Monday evening’s Wiscasset planning board meeting drew what Chair Karl Olson called a “record” turnout of 20 attendees. Permitting specialist Cole Peters of POWER Engineers, Inc. represented Central Maine Power to propose a new transmission line on 6.3 miles of existing CMP right-of-way land. The line would run 2.9 miles from the Maine Yankee substation to Woolwich and then back into Wiscasset 3.4 miles northeasterly into Alna.
Peters said there would be work in the Maine Yankee yard, as well as the construction of two types of poles that will require board approval. CMP Manager of Permitting and Compliance Gerry Mirabile said the project is related to, but separate from, the New England Clean Energy Connect project and will be a network upgrade owned and operated by CMP. Mirabile said it “is related peripherally to the NECC project.”

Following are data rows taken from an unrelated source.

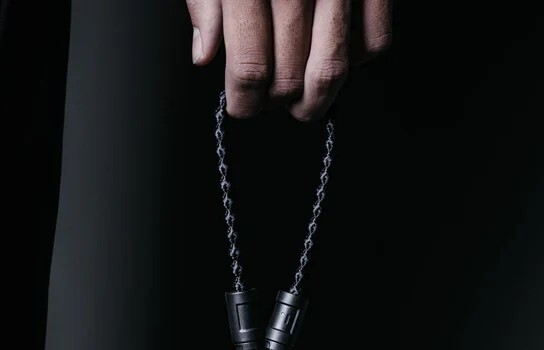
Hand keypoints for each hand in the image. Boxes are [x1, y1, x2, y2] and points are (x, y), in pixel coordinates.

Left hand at [186, 0, 391, 119]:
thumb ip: (205, 2)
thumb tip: (206, 56)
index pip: (250, 69)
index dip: (244, 102)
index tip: (242, 107)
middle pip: (291, 78)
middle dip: (278, 104)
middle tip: (270, 103)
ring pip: (334, 67)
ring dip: (318, 97)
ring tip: (302, 100)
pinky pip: (376, 39)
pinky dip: (357, 59)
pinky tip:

This was a preapplication presentation. The board will review the full application for completeness at the next meeting after it’s turned in and a public hearing will happen at the meeting following the vote for completeness.
The meeting started with a public hearing on the proposed solar energy systems ordinance headed for the June ballot. Resident Ed Polewarczyk had several questions, mostly on how the ordinance applied or not to roof-mounted solar installments. No other members of the public commented or asked questions.
Amy Burchstead of Willow Lane presented her pre-application for a subdivision. She hopes to convert the downstairs of a duplex into a third apartment but is .4 acres short of the land needed for a subdivision. She also has a 137-acre lot that abuts the property; she cannot currently use any of that land for the duplex due to a conservation easement. She and a real estate agent, Anna Charlotte, representing the interests of a potential tenant, stressed the need for affordable rentals in the area given the influx of people moving to the state. The board concluded it could not give a waiver for the acreage under the ordinance and that, even if the board could, it was concerned about setting a precedent. Olson suggested her best course of action might be to contact Chewonki Foundation, holder of the easement, to request letting her transfer the acreage she needs.
In other business, Olson noted that as part of the town’s contract with Lincoln County Regional Planning Commission, LCRPC may be able to take over the review of projects under 2,500 square feet as a town planner would have done in the past. Board members agreed this would be a helpful service and Emily Rabbe of LCRPC will work with the town manager on the details.
The planning board meets next at 7 p.m. May 10 via Zoom.